Served as a perfect pair with Bia hoi, Vietnamese fermented pork rolls or Nem chua has become one of the most favorite dish of Hanoians as well as tourists.
What is Nem chua?
Nem chua is a meat roll with a sweet, sour, salty and spicy taste which makes the mouth salivate with each bite. Nem chua possesses the local character of each region of Vietnam, due to the differing ingredients and sauces used. Most versions of Nem chua can be distinguished by their name, which is usually named after the area it originated from, such as nem Thanh Hoa, nem Dong Ba in the ancient royal capital of Hue, and nem Ninh Hoa in Khanh Hoa Province, nem Yen Mac in Ninh Binh Province, etc.

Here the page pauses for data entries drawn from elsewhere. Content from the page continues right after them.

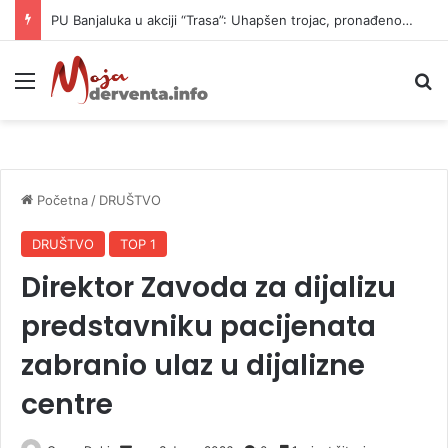
PU Banjaluka u akciji “Trasa”: Uhapšen trojac, pronađeno 14 automatskih pušaka (FOTO)
Meni
P
Početna
/
DRUŠTVO
DRUŠTVO
TOP 1
Direktor Zavoda za dijalizu
predstavniku pacijenata
zabranio ulaz u dijalizne
centre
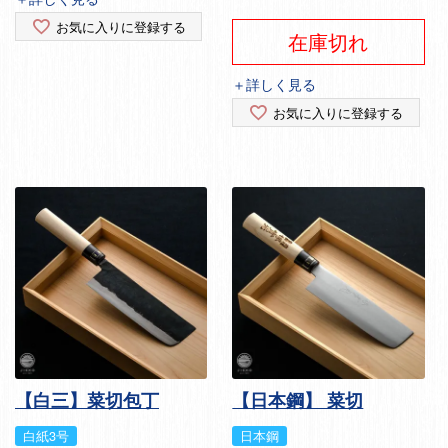
お気に入りに登録する
在庫切れ
＋詳しく見る
お気に入りに登録する
【白三】菜切包丁
【日本鋼】 菜切
白紙3号
日本鋼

In the past, fermented pork rolls are made only in the special occasions but now people can enjoy it every time in the year. There are many families in Cot Co and Hac Thanh streets (in Thanh Hoa city) which have make fermented pork rolls for a dozen of years. In order to for nem chua has such an famous flavor as today’s, Thanh Hoa people combine the other area’s elites to make the rolls are suitable for local’s taste. Thanh Hoa’s fermented pork rolls are not spicy as Hue’s are but not sweet as the Southern’s are.
How is Nem chua made?
According to the recipe, fermented pork rolls are made of fresh pork. The pork has to be used immediately when the pig is slaughtered. The pork is minced and processed in a lot of steps. Other ingredient in this recipe is pigskin. Pigskin is cleaned with boiled water then cut into the thin fibers.
When pork and pigskin are processed, they will be mixed with other ingredients, such as “thính”, salt, sugar, and fish sauce. Next is the packing process. Each roll is added garlic, chili… which will make fermented pork roll more fragrant. Normally, the packed rolls can be eaten after 2 or 3 days.
The fermented pork rolls are often used with chili.